> _TASK DESCRIPTION_
Return exactly, and only, the lines from the line containing "What’s missing? – Occupancy Effects" through the final line of the records below, both included.

(Stored data entries)
==========

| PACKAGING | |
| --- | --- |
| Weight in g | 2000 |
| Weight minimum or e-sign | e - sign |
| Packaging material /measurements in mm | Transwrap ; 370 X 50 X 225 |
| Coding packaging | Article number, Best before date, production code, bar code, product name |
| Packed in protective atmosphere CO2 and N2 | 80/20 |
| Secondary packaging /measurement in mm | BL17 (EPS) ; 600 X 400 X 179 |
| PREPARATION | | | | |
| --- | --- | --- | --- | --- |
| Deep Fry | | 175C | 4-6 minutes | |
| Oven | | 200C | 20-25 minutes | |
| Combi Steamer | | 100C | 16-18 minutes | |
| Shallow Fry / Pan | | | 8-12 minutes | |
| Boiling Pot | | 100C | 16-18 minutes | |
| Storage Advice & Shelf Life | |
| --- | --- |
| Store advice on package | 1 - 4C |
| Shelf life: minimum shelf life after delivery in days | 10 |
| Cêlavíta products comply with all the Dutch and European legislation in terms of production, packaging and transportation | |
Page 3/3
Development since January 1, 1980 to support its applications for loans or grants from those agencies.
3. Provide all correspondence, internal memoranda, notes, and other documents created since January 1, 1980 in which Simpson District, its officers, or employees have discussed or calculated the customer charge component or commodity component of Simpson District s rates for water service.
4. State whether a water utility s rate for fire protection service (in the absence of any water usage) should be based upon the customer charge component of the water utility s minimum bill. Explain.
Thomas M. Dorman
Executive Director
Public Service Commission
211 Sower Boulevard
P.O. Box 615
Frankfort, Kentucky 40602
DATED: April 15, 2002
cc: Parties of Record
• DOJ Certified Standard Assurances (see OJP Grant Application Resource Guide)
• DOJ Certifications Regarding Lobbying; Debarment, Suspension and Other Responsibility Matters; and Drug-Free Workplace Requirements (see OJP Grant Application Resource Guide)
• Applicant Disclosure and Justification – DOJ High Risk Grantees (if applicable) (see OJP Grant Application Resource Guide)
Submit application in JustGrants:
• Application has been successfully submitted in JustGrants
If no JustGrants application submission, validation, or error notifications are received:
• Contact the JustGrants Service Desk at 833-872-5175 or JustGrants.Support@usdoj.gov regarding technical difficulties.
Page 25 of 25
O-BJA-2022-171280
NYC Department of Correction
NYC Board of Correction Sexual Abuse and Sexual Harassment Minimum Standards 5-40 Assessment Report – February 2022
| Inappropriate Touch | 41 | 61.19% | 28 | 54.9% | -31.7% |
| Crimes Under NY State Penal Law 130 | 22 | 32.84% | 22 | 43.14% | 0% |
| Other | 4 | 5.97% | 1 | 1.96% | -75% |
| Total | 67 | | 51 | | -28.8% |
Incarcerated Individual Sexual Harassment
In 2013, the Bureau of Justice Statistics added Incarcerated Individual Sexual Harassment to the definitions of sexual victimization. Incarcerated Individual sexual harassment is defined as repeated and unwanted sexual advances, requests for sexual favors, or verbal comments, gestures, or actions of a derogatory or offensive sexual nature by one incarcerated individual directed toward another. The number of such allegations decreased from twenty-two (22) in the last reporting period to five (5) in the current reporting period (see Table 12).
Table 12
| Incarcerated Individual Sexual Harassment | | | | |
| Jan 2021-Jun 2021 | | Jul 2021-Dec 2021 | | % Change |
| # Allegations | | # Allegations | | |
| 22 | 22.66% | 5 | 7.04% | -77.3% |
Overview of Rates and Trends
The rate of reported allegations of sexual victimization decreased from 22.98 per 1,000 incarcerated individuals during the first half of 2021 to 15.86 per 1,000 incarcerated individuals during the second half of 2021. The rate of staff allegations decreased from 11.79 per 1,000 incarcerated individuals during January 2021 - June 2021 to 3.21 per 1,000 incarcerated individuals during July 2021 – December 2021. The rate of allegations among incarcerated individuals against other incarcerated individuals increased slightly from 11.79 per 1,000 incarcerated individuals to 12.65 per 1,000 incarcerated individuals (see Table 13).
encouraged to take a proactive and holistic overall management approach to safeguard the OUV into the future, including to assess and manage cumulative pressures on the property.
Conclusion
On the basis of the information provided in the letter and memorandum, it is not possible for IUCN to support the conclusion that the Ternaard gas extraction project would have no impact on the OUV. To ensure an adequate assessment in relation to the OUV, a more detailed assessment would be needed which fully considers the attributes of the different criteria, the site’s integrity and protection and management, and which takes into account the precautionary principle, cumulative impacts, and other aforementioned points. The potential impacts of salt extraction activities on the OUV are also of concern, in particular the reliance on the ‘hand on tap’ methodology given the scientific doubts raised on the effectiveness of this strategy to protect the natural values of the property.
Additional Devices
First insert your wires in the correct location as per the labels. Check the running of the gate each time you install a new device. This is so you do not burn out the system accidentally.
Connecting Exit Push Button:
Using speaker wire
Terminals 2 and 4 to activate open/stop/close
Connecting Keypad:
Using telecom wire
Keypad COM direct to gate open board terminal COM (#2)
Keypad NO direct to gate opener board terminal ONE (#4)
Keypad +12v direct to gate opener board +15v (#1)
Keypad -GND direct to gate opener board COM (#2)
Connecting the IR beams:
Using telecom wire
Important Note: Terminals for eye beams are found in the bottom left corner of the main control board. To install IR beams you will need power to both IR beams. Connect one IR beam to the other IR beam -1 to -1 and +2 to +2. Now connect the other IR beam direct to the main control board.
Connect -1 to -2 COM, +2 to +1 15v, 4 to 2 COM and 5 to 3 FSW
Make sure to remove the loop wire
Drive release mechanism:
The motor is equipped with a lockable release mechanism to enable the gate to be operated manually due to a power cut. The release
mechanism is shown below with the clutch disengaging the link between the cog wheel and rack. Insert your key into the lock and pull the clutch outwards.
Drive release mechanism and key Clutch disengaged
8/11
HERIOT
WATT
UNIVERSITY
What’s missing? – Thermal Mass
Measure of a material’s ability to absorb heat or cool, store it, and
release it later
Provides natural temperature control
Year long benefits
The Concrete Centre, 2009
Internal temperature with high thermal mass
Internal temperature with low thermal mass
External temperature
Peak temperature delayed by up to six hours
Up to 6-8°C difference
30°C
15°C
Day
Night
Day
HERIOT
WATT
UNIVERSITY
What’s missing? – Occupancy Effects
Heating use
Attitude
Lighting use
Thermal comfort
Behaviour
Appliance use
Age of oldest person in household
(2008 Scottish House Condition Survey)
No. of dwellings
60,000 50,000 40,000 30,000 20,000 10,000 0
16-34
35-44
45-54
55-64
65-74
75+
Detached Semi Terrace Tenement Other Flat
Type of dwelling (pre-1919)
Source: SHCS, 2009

==========

> _EXERCISE OUTPUT_
What’s missing? – Occupancy Effects
Heating use
Attitude
Lighting use
Thermal comfort
Behaviour
Appliance use
Age of oldest person in household
(2008 Scottish House Condition Survey)
No. of dwellings
60,000 50,000 40,000 30,000 20,000 10,000 0
16-34
35-44
45-54
55-64
65-74
75+
Detached Semi Terrace Tenement Other Flat
Type of dwelling (pre-1919)
Source: SHCS, 2009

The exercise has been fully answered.